The vast majority of physicians have always written their prescriptions by hand (and still do). There are several inherent problems in doing so, but until recently these problems were a moot point because no other options were available. Today, technologies exist that can eliminate manual prescribing altogether, but there are also many barriers that prevent widespread acceptance and adoption of those technologies.

Why prescribe electronically?

Safety. How might physicians and their patients benefit from electronic prescribing? The most important benefit is related to patient safety. Every year, thousands of poorly scribbled prescriptions are misread by pharmacists. This results in the wrong medications, doses and instructions being given to patients. Many medications have very similar names to begin with, which has resulted in various lists of such products and warnings to physicians to be aware of "sound-alike" and "spell-alike" products. One example, of which there are many, is the medications clonidine and Klonopin, the branded version of clonazepam. Klonopin was originally spelled "Clonopin," but the Food and Drug Administration ordered that the name be changed to start with a K because of numerous mix-ups.

Throughout the 1990s, the Department of Veterans Affairs became particularly aware of these human errors due to manual prescribing, noting many resultant problems (including deaths) in their patient population. Those incidents have resulted in the VA becoming a leader in both the development and use of electronic prescribing systems.

Another patient safety issue that electronic prescribing will eventually help address is the abuse of controlled substances by a small percentage of patients. If the electronically generated prescriptions of every prescriber in a region could be cross-checked, for example, it would make it more difficult for those patients to "doctor-shop."


Benefits of e-prescribing
Cross-checking of prescriptions written by one or several prescribers for a single patient will also be of value in determining if the patient is being subjected to potentially harmful drug interactions.

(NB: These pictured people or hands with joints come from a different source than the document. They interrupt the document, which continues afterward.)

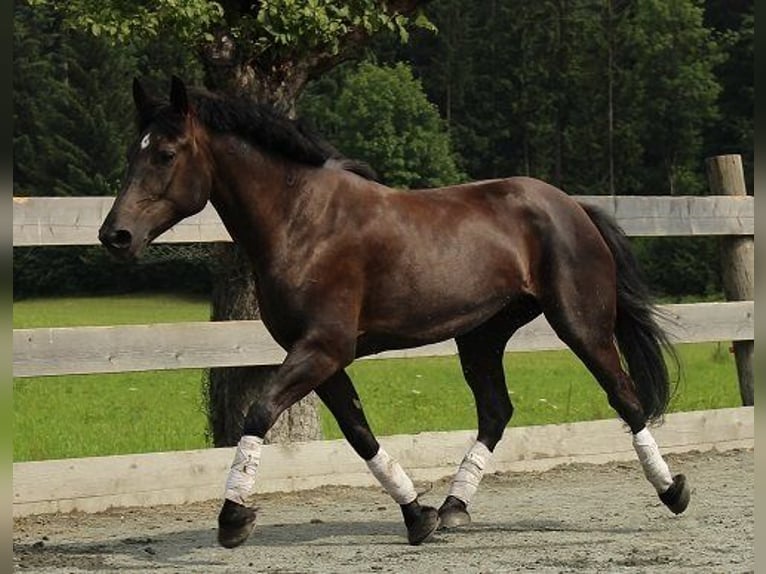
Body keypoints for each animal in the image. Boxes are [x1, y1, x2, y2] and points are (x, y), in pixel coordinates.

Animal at [99, 76, 692, 548]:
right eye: (131, 152)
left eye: (166, 153)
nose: (115, 236)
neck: (303, 221)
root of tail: (572, 207)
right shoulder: (321, 357)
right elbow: (359, 432)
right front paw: (417, 516)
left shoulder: (322, 348)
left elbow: (260, 412)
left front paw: (233, 519)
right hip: (481, 335)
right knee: (496, 412)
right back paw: (453, 508)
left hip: (580, 324)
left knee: (625, 398)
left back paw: (674, 492)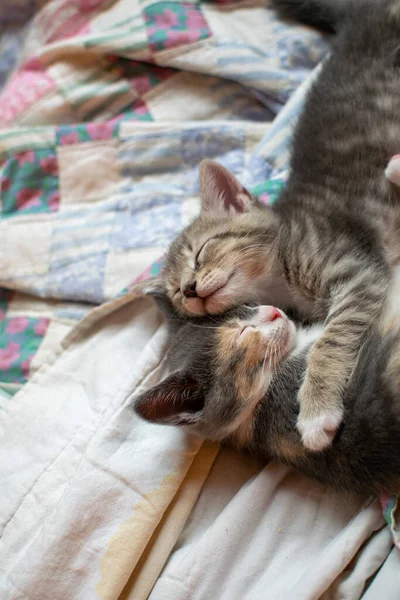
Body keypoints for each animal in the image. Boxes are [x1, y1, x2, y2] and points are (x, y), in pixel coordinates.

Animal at [163, 0, 400, 450]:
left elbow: (333, 335)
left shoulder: (356, 269)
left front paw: (316, 409)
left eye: (201, 253)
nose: (191, 289)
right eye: (176, 294)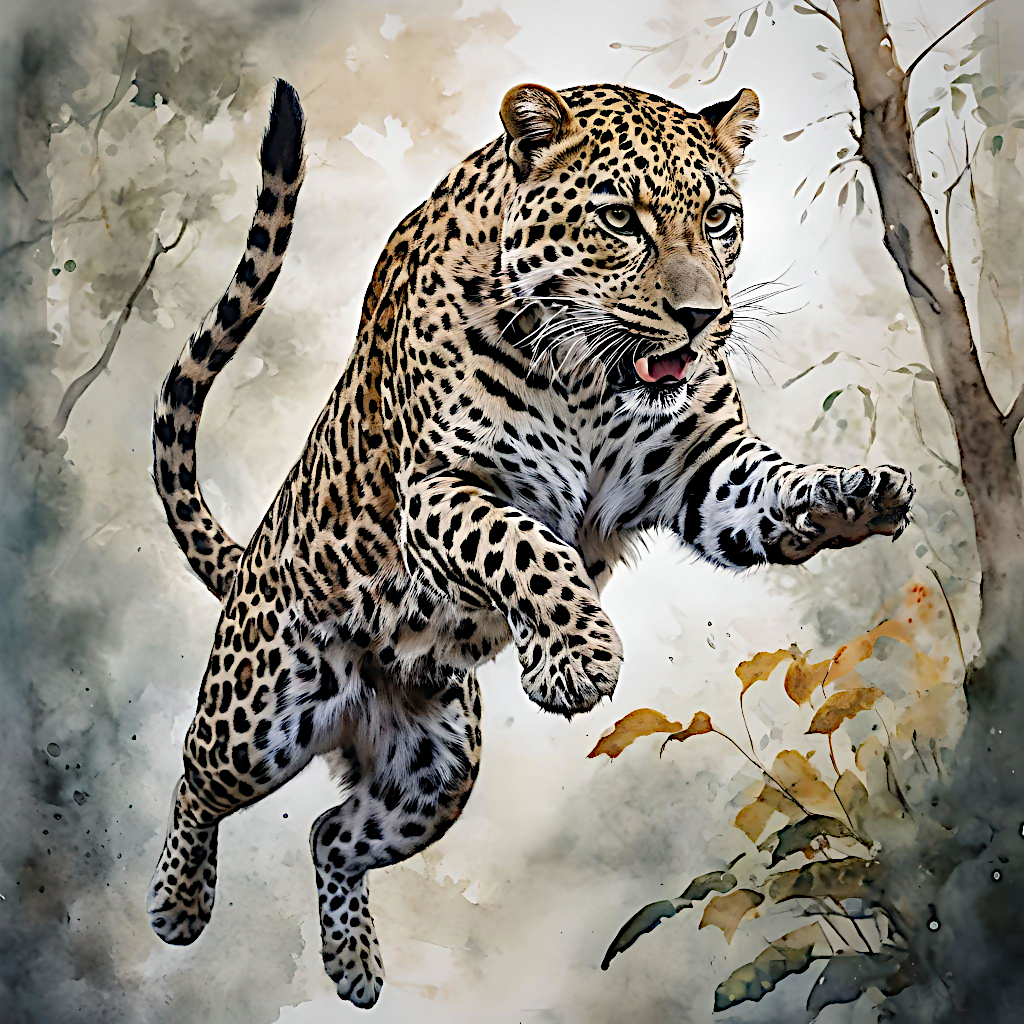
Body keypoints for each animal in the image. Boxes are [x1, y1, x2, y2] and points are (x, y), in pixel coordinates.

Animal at [147, 78, 913, 1007]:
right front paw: (576, 661)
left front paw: (856, 495)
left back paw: (355, 966)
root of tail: (251, 555)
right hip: (260, 719)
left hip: (432, 777)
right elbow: (525, 546)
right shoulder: (442, 487)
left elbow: (776, 487)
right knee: (195, 777)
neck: (590, 378)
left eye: (719, 218)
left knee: (330, 832)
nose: (701, 320)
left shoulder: (705, 471)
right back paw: (177, 904)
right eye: (621, 219)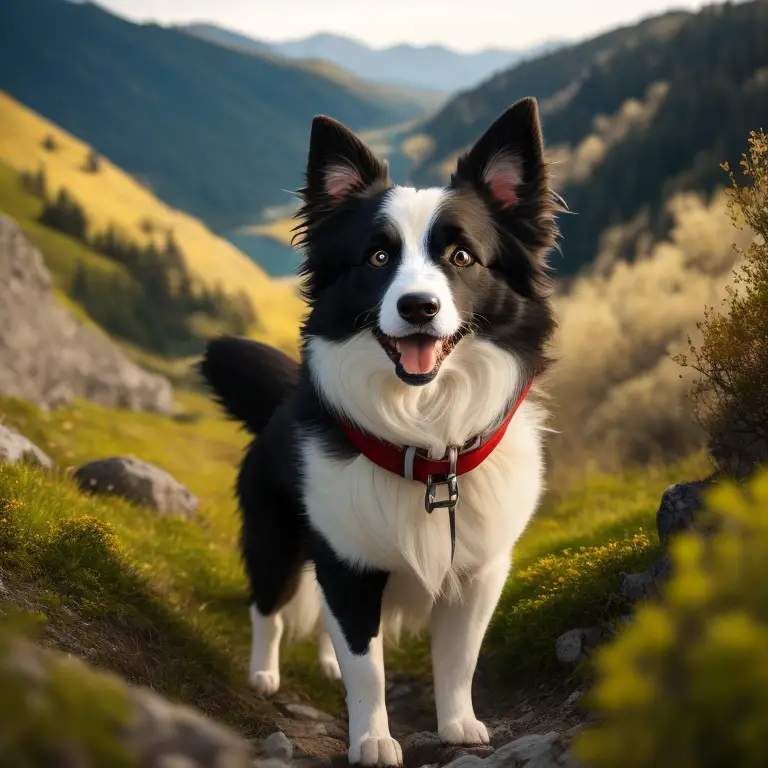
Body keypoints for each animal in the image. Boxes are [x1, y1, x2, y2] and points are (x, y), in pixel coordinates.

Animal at [201, 97, 560, 768]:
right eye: (377, 258)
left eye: (462, 256)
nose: (418, 307)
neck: (425, 440)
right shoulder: (350, 562)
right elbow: (368, 667)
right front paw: (371, 739)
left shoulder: (478, 571)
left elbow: (458, 657)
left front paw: (458, 723)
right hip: (275, 537)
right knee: (269, 607)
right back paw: (264, 673)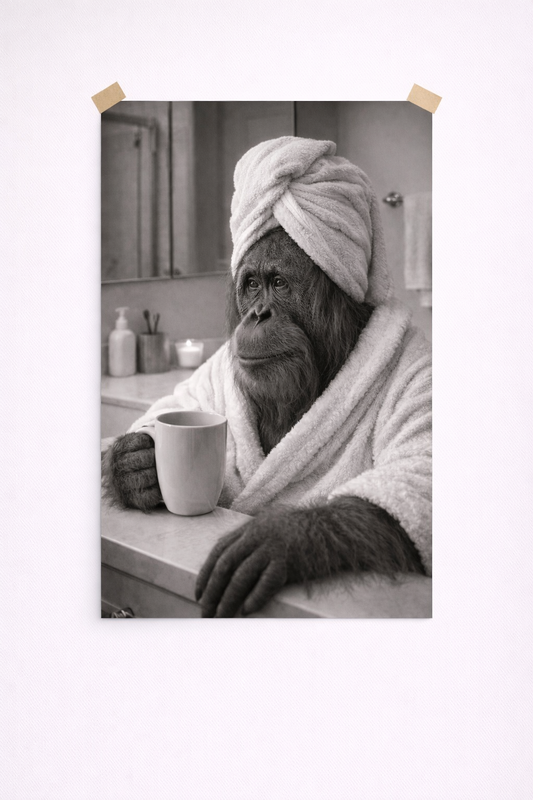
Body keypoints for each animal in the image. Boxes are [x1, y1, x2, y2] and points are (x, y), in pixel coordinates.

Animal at [103, 228, 426, 617]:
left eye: (279, 283)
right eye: (253, 284)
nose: (259, 314)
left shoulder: (417, 374)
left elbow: (411, 476)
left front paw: (277, 539)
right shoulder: (214, 369)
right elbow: (176, 403)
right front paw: (133, 465)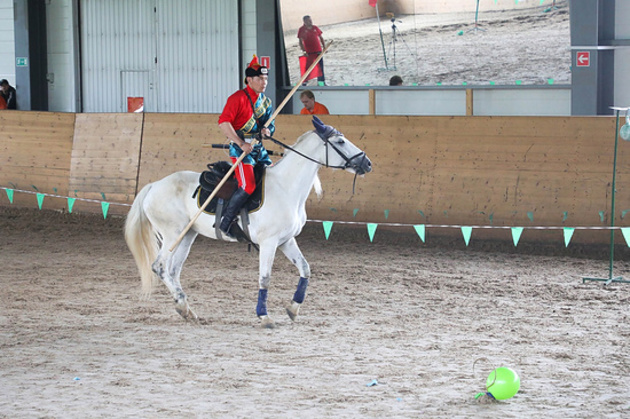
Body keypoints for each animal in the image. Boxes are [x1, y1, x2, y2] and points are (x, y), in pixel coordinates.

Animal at [125, 116, 372, 330]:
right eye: (340, 141)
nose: (367, 163)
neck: (286, 187)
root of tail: (153, 185)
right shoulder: (269, 243)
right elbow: (265, 278)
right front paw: (264, 316)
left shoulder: (286, 241)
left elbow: (305, 269)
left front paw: (293, 309)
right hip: (172, 234)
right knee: (159, 267)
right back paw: (182, 305)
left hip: (187, 235)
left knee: (173, 271)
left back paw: (185, 309)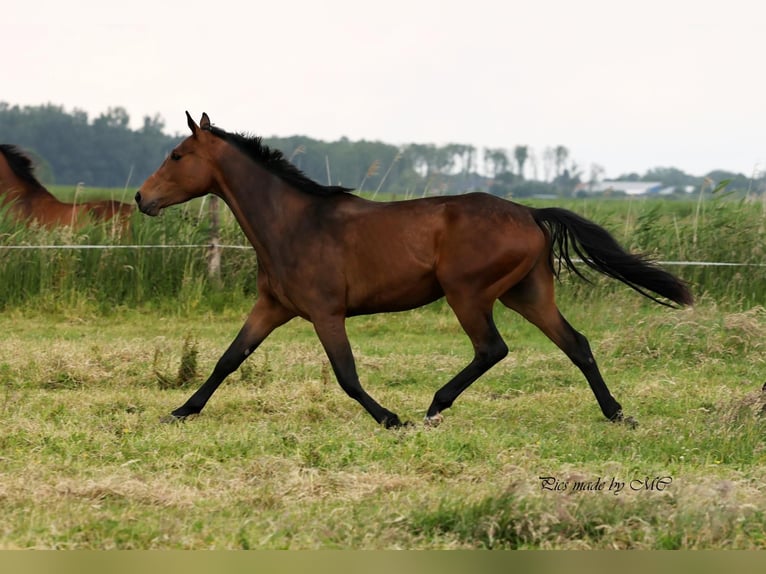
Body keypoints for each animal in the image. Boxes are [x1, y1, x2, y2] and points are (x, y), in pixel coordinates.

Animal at [135, 112, 692, 430]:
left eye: (177, 155)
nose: (142, 198)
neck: (292, 223)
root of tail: (530, 212)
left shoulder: (325, 312)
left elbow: (346, 374)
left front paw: (390, 419)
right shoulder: (272, 307)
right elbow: (228, 359)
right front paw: (181, 412)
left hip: (467, 293)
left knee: (492, 348)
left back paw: (434, 407)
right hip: (527, 294)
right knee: (576, 344)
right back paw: (617, 415)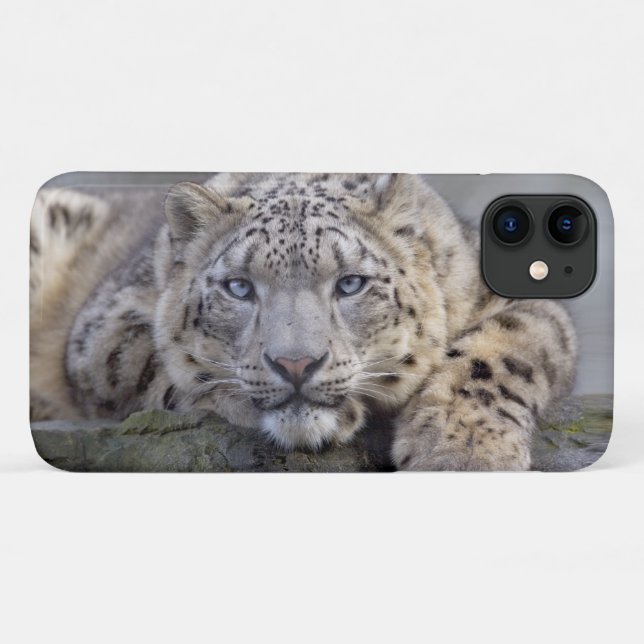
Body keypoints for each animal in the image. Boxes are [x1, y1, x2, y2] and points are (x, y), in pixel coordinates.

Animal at [29, 173, 577, 470]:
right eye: (239, 287)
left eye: (351, 283)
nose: (296, 364)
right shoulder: (106, 327)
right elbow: (169, 367)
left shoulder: (516, 300)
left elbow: (500, 355)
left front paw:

Electronic prescribing systems are also able to automatically alert prescribers to news pertinent to medications, such as new indications, product warnings and even rare product recalls. In such cases, the system can be instructed to pull up the name and phone number of every patient in the practice who is on that recalled product so a staff member can call those patients with instructions. Those instructions might include switching to an alternative medication, which, by the way, the electronic prescribing system can also be programmed to suggest.

Economics. As we all know, "time is money." Electronic prescribing, once instituted, will likely save significant time and money for many of the participants in the healthcare system. As pharmaceutical representatives well know, formulary issues often play an important role in determining whether a particular medication gets prescribed. Physicians are besieged on a daily basis by call-backs from pharmacies due to prescriptions that are high-tier or not covered at all by particular insurance plans. These call-backs are expensive and time-consuming for the physician, who must have a staff member pull the chart, take time to choose an alternative medication or convince the patient to buy the more expensive one, and then take time on the phone with the pharmacist. The patient must also waste time as this process takes place. If prescribers begin to use electronic prescribing programs that contain accurate and frequently updated data on local formularies, this waste of resources can, for all intents and purposes, be eliminated. Also, doctors and patients will be able to address medication issues in private, in the doctor's office, without the intervention of pharmacists and other people after the patient has left the office.

For example, if the average primary care physician sees approximately 25 patients a day, writes an average of three prescriptions per patient and gets call-backs on just 10% of those scripts, he is dealing with seven call-backs a day. Assuming 10 minutes of wasted time per incident, this would result in more than an hour a day spent attending to these issues!